**Material supplied**.
*** Block opens ***
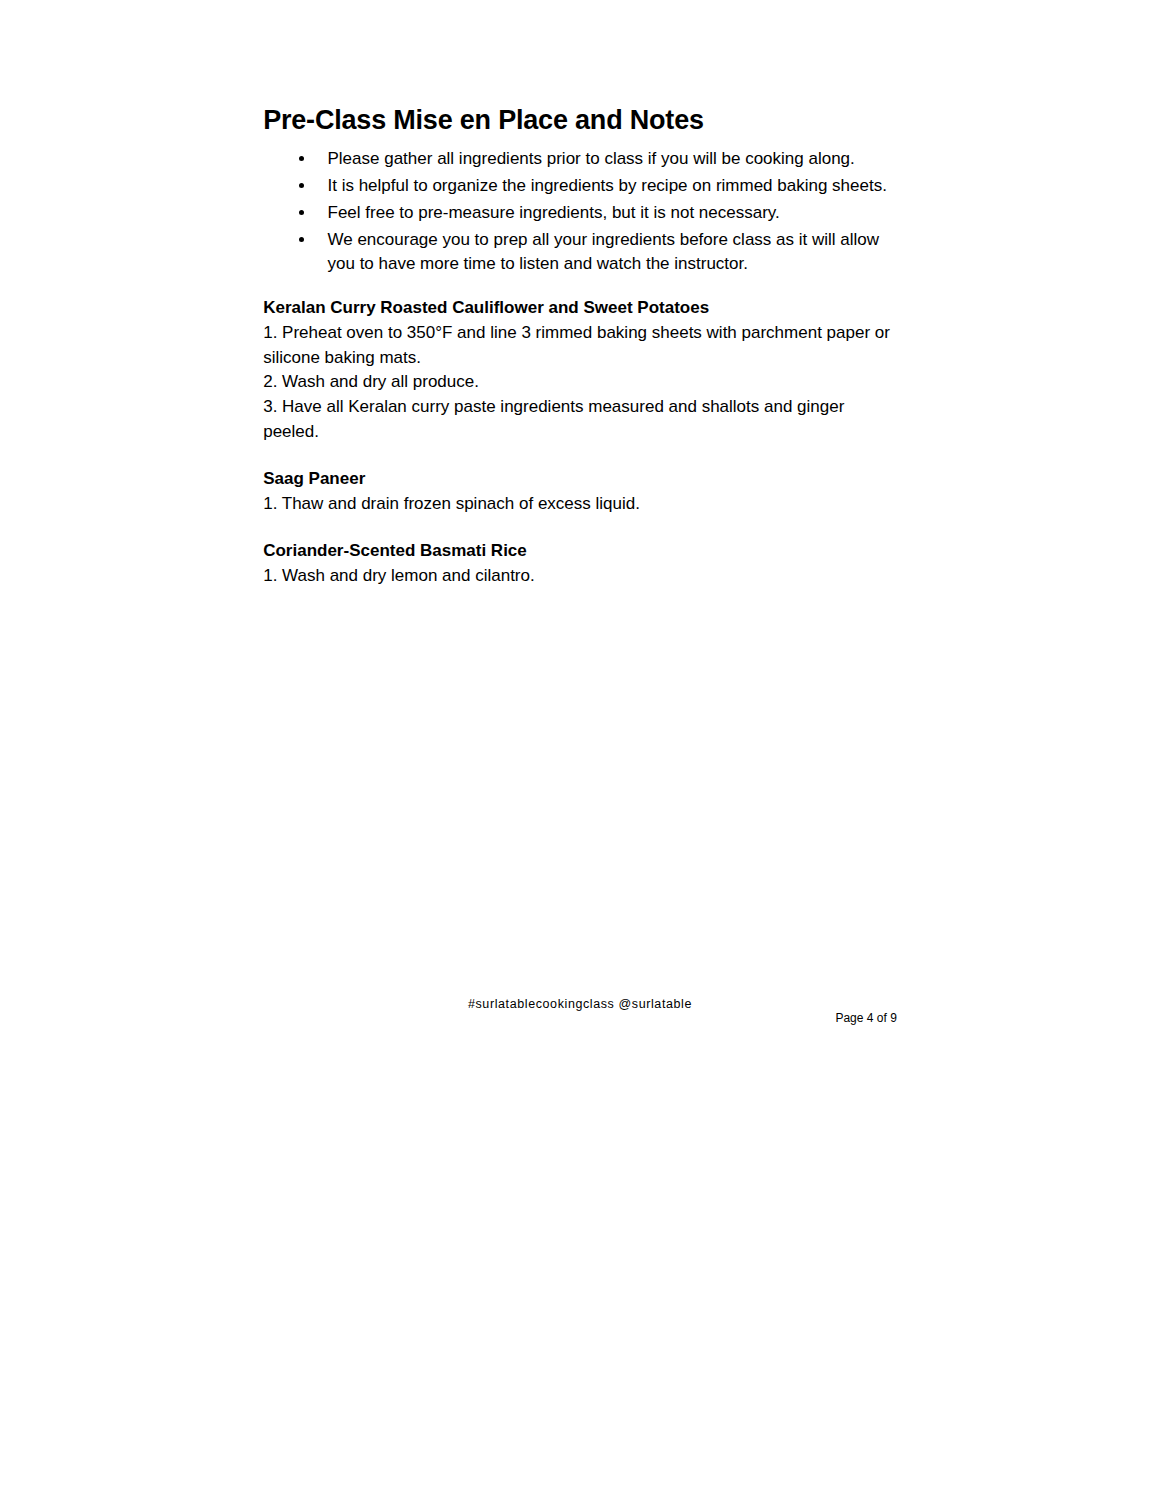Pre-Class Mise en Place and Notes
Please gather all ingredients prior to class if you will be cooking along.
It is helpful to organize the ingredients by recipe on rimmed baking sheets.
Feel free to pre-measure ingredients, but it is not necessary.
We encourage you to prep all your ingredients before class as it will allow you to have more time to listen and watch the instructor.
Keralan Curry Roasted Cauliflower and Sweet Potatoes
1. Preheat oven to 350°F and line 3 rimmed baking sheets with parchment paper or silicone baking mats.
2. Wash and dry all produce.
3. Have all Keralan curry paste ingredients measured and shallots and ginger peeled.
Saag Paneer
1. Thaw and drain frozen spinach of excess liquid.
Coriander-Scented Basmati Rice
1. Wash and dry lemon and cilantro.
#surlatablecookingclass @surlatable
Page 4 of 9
*** Block closes ***
*** Block opens ***
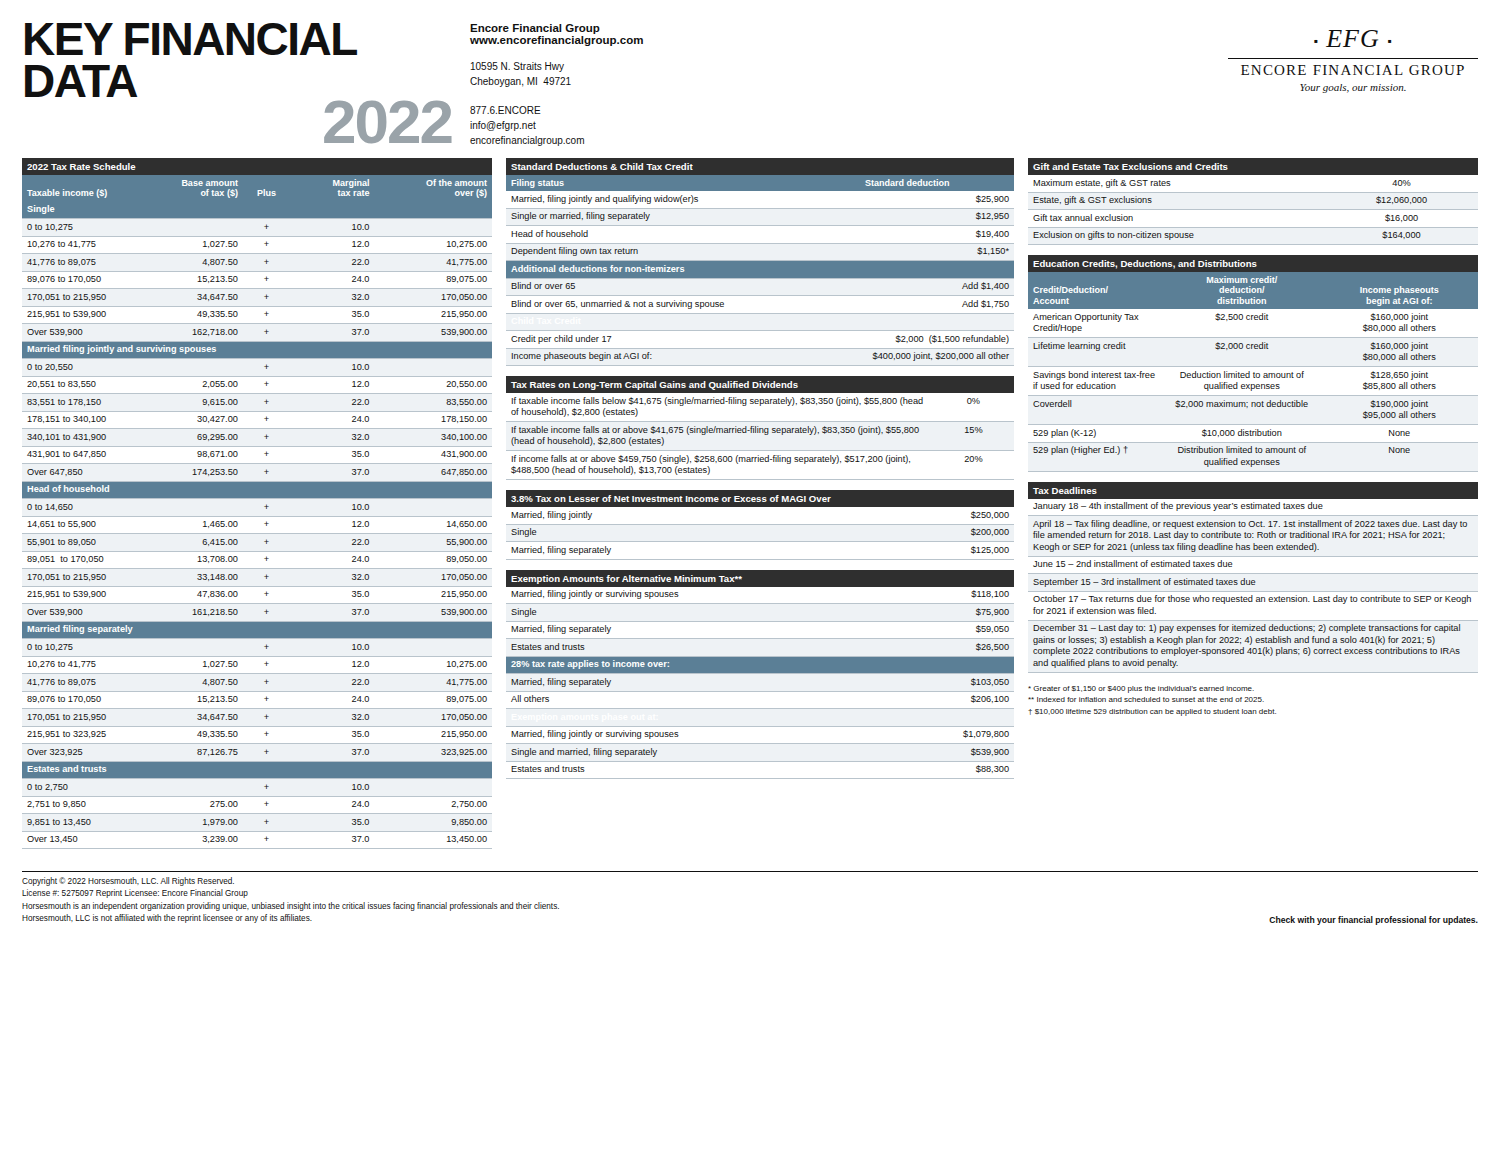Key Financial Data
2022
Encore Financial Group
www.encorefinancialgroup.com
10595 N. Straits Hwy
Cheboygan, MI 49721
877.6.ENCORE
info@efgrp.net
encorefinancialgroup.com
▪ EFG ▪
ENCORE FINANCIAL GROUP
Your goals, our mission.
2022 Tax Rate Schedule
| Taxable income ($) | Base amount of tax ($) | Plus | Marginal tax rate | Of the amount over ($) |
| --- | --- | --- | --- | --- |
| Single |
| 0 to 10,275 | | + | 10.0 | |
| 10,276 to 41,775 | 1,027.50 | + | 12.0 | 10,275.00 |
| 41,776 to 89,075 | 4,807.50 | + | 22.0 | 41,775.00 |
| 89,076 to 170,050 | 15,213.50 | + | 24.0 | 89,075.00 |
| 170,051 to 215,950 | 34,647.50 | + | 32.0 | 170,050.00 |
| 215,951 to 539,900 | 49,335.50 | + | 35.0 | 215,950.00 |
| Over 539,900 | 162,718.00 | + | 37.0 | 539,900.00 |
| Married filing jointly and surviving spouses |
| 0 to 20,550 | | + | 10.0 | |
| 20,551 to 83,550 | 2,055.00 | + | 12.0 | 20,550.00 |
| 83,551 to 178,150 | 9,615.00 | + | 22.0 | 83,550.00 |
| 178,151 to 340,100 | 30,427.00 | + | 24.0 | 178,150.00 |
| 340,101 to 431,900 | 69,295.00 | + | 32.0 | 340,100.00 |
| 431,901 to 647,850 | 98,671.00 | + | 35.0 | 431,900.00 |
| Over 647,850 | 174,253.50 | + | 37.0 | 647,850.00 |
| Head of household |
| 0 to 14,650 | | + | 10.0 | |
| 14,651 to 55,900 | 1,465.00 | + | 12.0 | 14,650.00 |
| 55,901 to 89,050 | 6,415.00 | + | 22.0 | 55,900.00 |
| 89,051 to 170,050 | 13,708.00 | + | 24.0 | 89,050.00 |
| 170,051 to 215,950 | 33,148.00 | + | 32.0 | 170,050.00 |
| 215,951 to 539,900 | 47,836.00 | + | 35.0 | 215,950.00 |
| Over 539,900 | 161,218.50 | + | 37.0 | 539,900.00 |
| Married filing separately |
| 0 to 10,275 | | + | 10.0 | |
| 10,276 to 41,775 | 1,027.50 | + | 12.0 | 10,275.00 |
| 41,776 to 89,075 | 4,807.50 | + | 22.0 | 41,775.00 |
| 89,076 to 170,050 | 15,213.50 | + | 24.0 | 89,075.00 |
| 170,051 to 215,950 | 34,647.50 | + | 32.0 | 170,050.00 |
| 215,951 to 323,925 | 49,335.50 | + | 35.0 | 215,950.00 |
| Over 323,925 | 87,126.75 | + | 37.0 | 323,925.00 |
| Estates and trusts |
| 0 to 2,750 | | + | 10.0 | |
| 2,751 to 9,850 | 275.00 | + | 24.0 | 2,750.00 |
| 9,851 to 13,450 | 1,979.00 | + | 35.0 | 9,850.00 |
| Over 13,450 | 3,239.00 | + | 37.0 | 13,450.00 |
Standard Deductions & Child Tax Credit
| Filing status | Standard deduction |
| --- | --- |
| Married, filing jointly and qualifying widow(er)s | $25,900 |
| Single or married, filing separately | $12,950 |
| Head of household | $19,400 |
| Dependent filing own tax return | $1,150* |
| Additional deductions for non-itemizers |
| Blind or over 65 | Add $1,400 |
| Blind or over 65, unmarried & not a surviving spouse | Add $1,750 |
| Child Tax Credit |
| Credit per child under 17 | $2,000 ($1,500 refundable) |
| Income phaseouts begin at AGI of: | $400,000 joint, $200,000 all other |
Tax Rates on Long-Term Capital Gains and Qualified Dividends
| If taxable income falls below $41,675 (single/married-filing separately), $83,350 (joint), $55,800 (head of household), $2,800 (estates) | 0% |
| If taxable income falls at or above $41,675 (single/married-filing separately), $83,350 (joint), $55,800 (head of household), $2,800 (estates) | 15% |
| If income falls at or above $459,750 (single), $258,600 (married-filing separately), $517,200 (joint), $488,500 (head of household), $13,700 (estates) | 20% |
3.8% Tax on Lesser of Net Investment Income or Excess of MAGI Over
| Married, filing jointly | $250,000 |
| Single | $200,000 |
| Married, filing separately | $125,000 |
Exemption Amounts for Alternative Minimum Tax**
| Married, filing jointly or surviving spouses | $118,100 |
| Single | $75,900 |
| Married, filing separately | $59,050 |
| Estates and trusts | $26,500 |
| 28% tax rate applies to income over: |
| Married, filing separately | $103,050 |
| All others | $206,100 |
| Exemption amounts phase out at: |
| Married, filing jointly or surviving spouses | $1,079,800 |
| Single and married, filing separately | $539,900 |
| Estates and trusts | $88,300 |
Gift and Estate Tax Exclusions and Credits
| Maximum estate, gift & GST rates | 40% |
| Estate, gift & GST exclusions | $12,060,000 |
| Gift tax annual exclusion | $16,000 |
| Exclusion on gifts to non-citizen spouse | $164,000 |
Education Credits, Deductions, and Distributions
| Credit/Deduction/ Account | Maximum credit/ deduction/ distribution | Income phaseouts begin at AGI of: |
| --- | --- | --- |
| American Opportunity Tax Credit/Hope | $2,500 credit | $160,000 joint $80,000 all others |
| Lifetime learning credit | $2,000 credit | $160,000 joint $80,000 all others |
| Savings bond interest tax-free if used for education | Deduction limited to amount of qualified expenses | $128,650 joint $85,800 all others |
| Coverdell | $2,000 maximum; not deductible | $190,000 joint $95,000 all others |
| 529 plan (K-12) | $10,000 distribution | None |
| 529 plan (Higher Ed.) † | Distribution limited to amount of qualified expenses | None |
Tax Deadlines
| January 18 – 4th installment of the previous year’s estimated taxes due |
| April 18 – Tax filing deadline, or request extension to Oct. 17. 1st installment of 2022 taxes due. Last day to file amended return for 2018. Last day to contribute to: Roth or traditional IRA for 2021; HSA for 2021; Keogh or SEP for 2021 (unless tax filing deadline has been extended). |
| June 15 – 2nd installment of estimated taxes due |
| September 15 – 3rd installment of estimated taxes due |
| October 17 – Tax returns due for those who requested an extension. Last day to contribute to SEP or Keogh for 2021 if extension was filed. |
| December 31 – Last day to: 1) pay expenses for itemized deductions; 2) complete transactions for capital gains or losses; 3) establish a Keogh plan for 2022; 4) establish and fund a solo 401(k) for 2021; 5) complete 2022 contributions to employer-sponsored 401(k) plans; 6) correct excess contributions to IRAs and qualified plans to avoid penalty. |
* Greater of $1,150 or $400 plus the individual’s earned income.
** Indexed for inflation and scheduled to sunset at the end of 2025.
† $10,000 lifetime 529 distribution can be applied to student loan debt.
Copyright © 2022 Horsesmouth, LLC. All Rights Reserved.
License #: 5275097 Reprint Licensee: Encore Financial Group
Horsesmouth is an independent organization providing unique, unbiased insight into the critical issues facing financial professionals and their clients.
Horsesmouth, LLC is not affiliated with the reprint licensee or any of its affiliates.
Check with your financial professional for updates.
*** Block closes ***
**Exercise details**. Only the lines containing the word "phaseouts" should be returned from the data above.

**Your response**.
| Income phaseouts begin at AGI of: | $400,000 joint, $200,000 all other |
| Credit/Deduction/ Account | Maximum credit/ deduction/ distribution | Income phaseouts begin at AGI of: |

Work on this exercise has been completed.